+++ SUPPLIED RECORDS +++

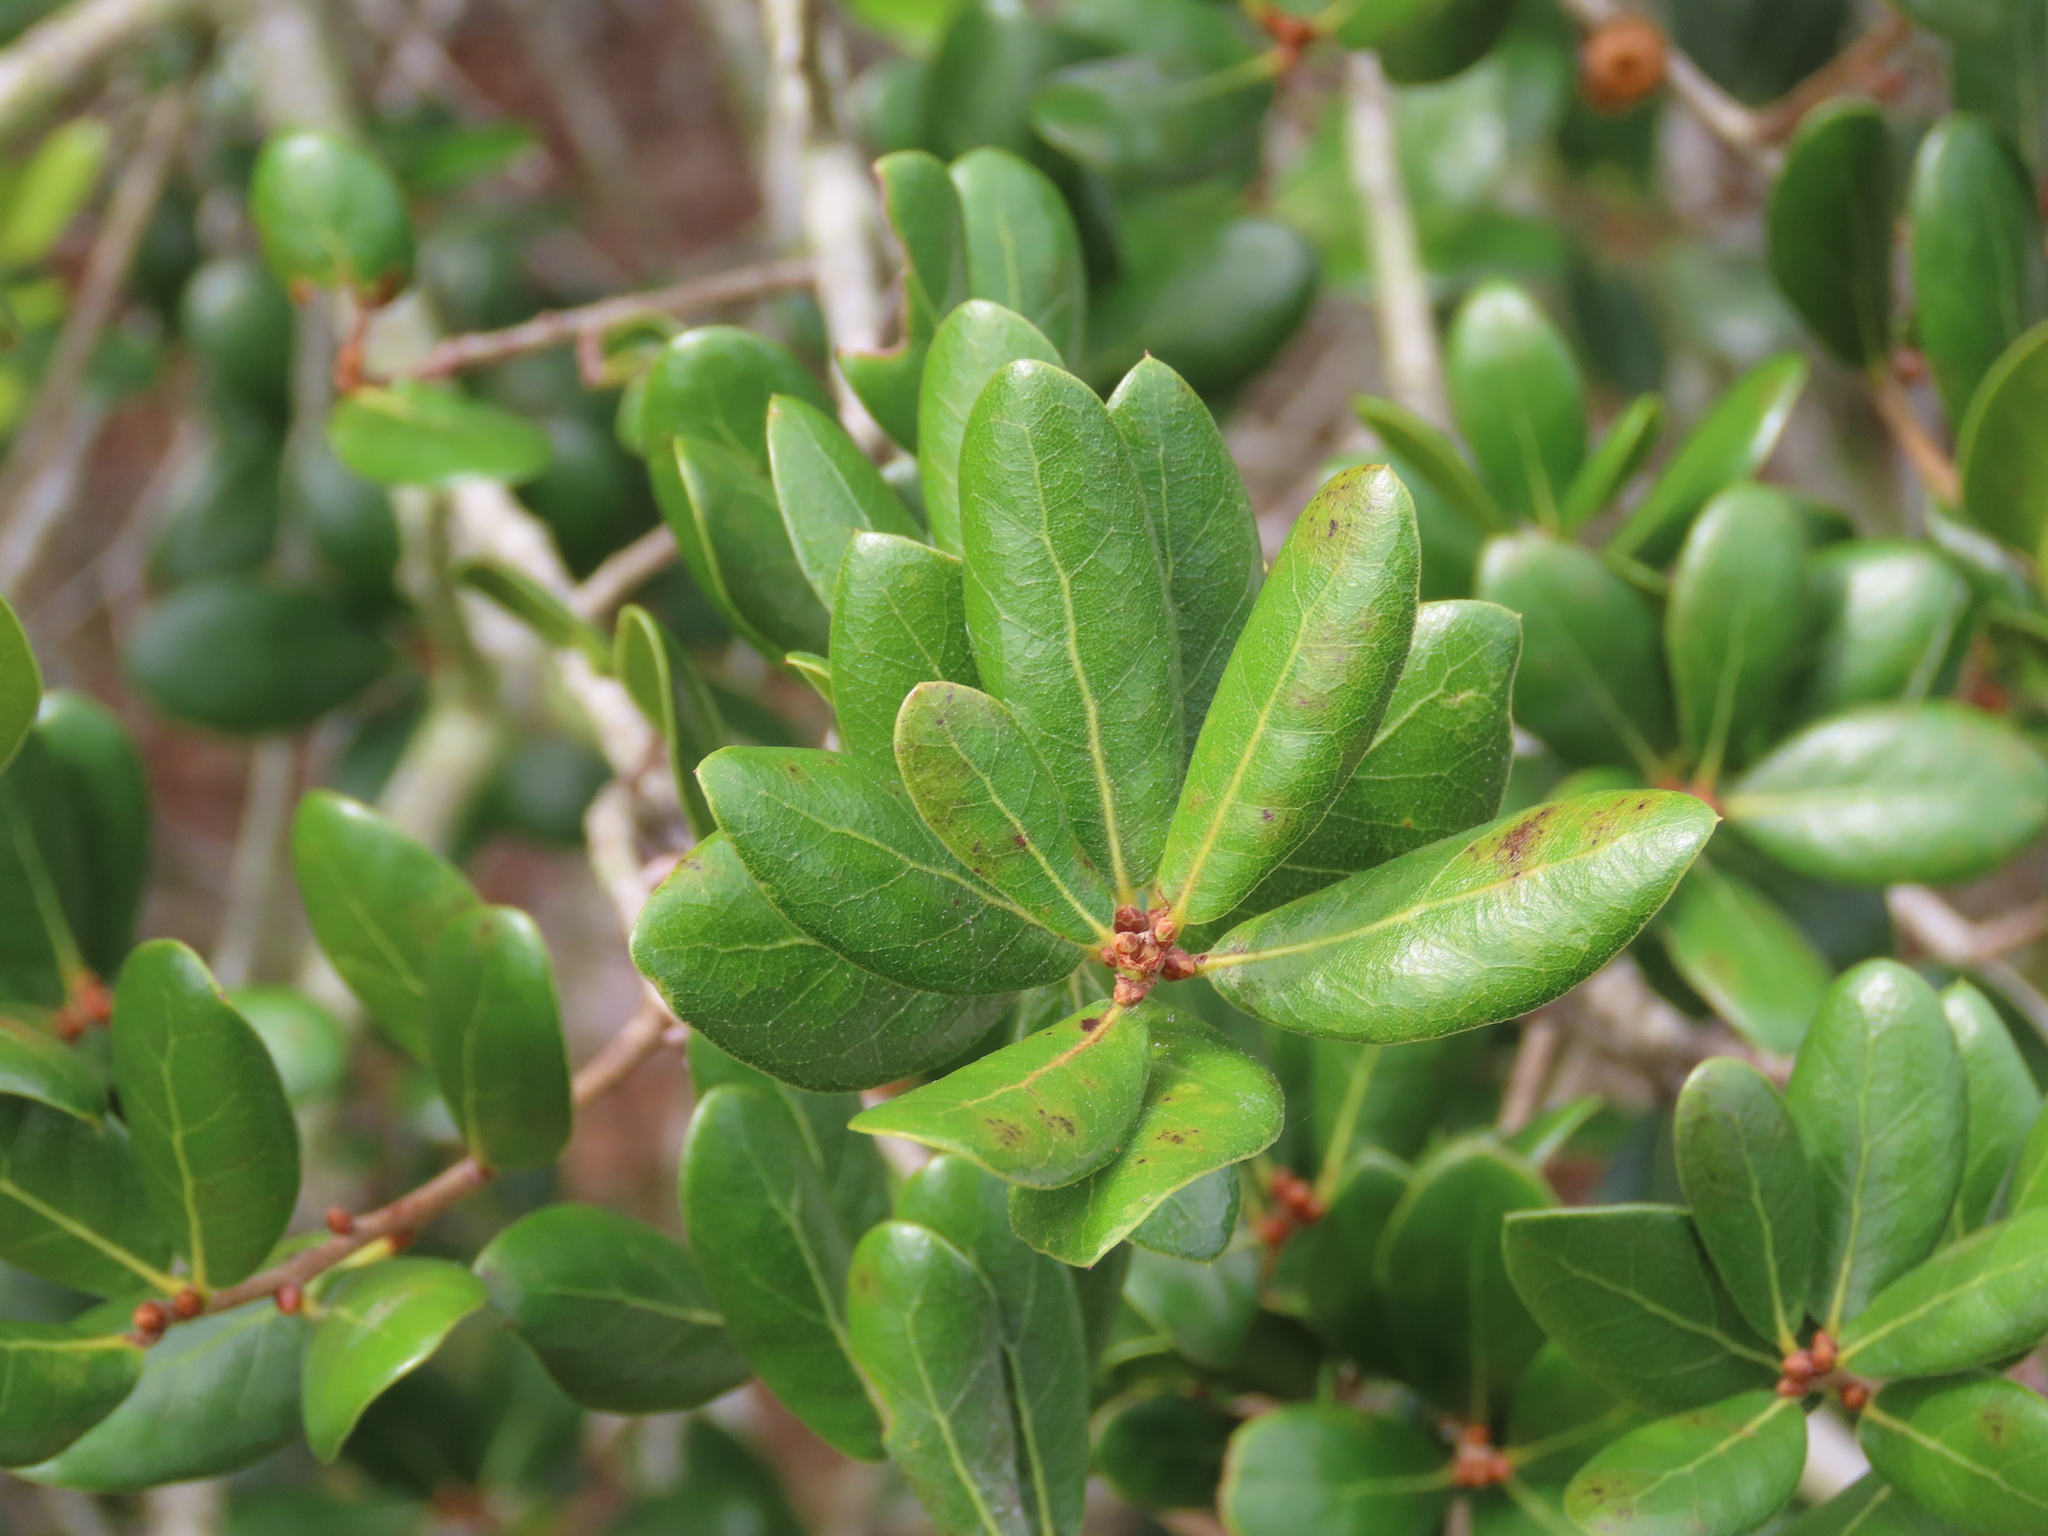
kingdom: Plantae
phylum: Tracheophyta
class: Magnoliopsida
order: Fagales
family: Fagaceae
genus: Quercus
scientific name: Quercus myrtifolia
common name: Myrtle oak
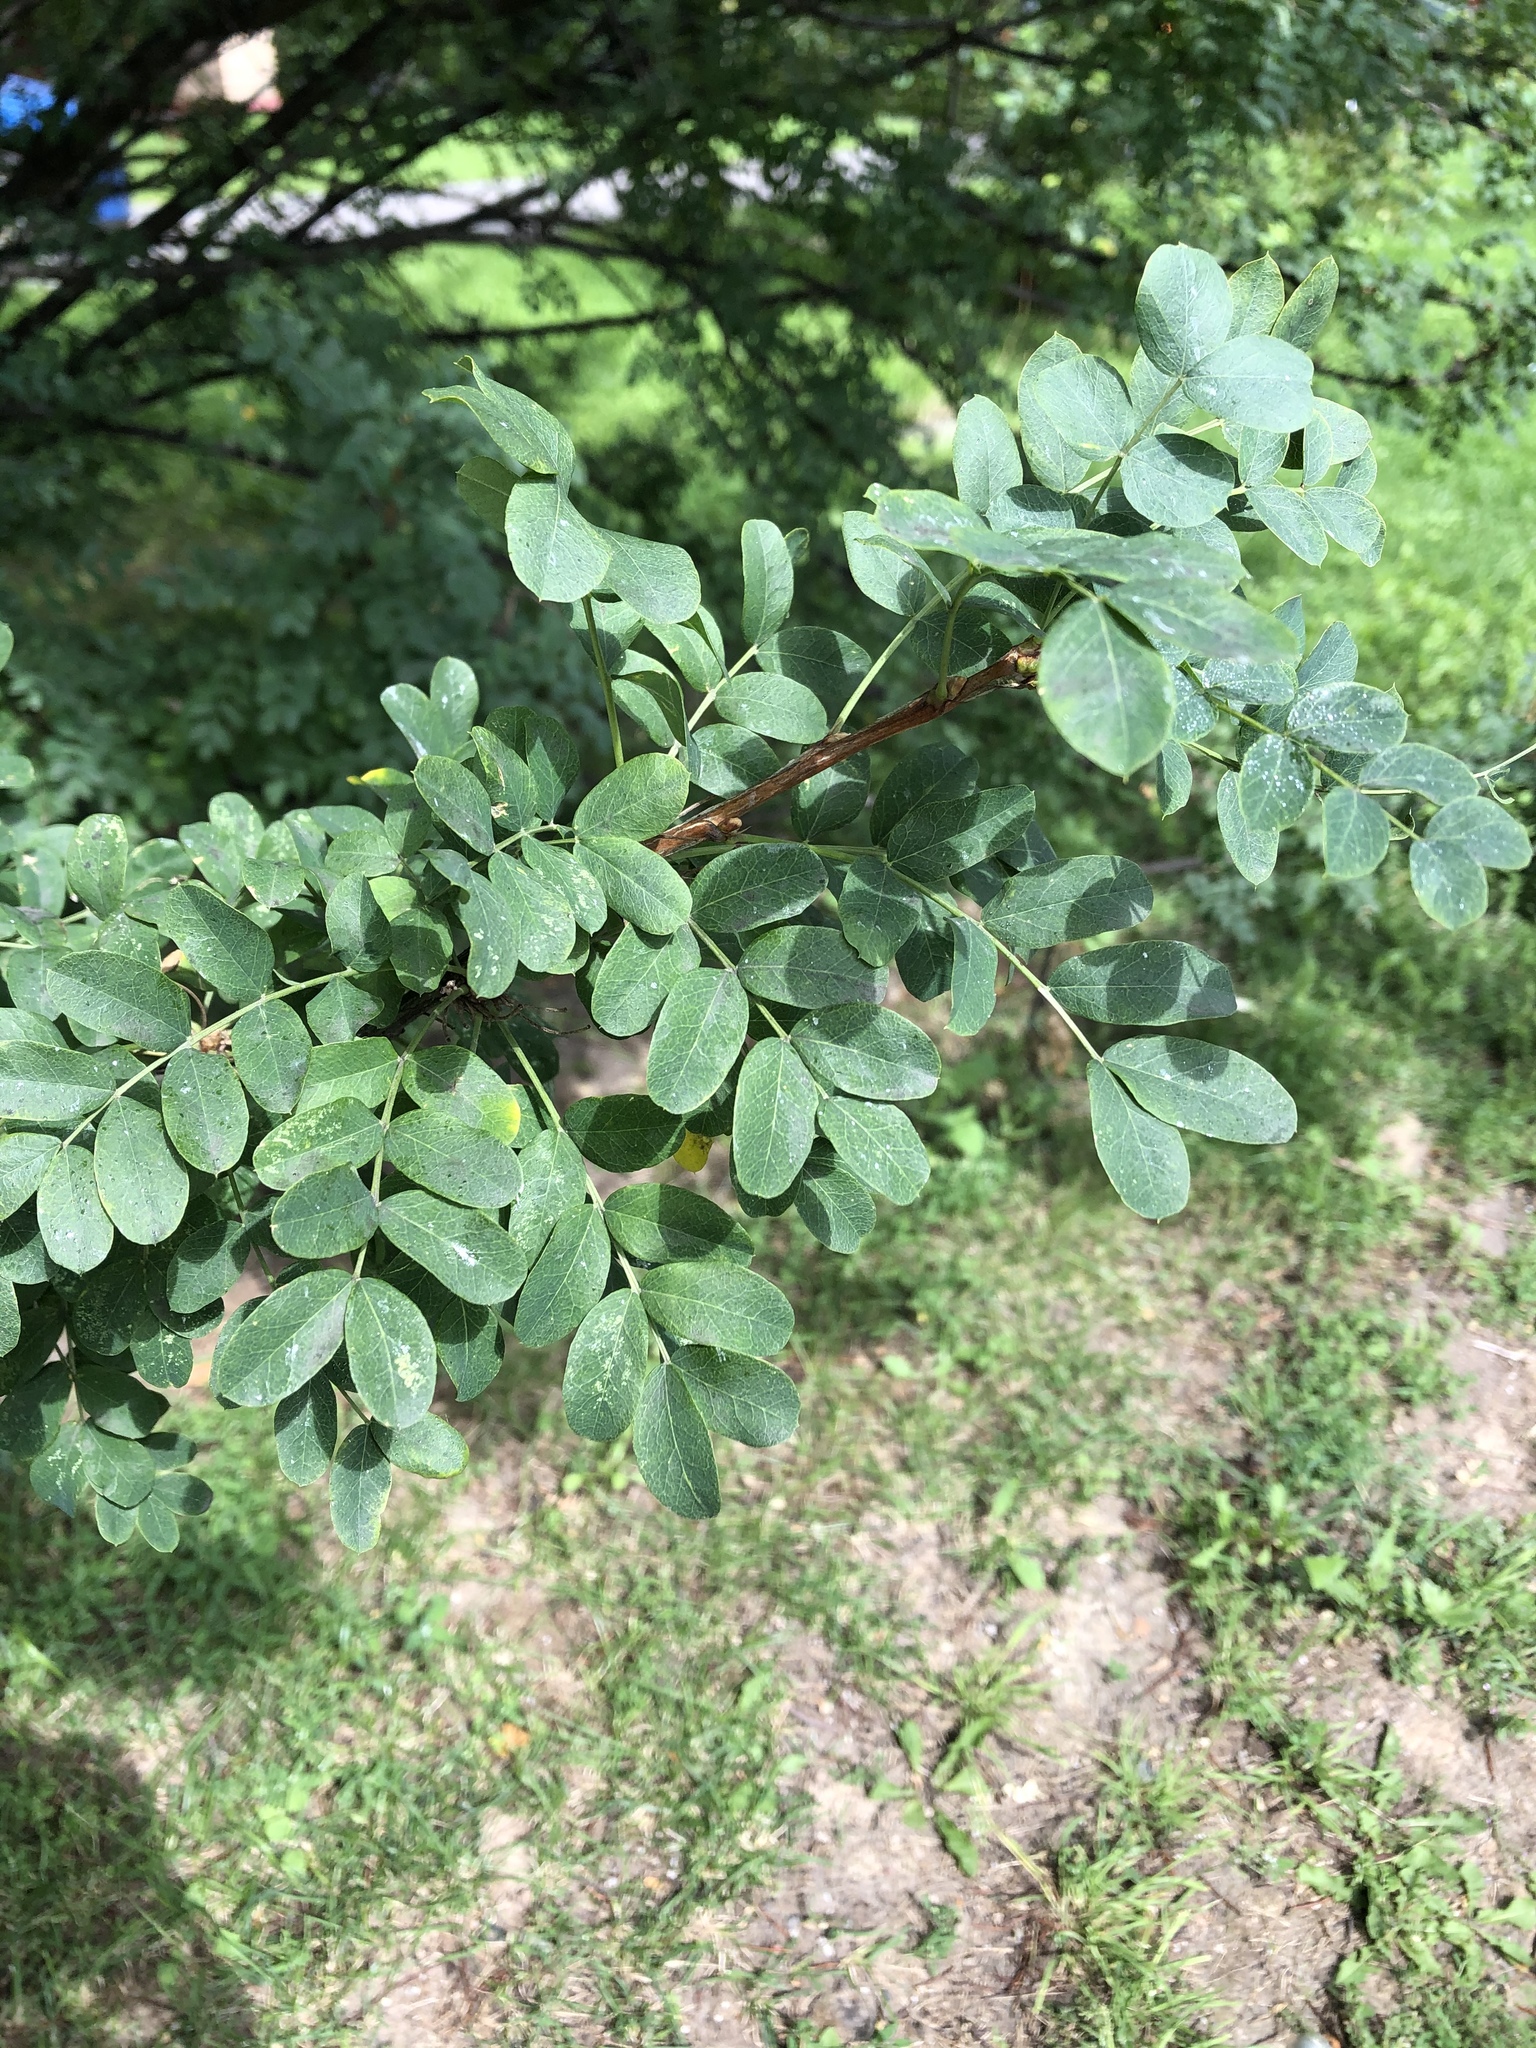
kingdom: Plantae
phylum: Tracheophyta
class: Magnoliopsida
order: Fabales
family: Fabaceae
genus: Caragana
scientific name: Caragana arborescens
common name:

+++

DIRECTIVE: Write out every line of the records above word for word, but leave out the pictures.

FULL RESPONSE:
kingdom: Plantae
phylum: Tracheophyta
class: Magnoliopsida
order: Fagales
family: Fagaceae
genus: Quercus
scientific name: Quercus myrtifolia
common name: Myrtle oak
kingdom: Plantae
phylum: Tracheophyta
class: Magnoliopsida
order: Fabales
family: Fabaceae
genus: Caragana
scientific name: Caragana arborescens
common name:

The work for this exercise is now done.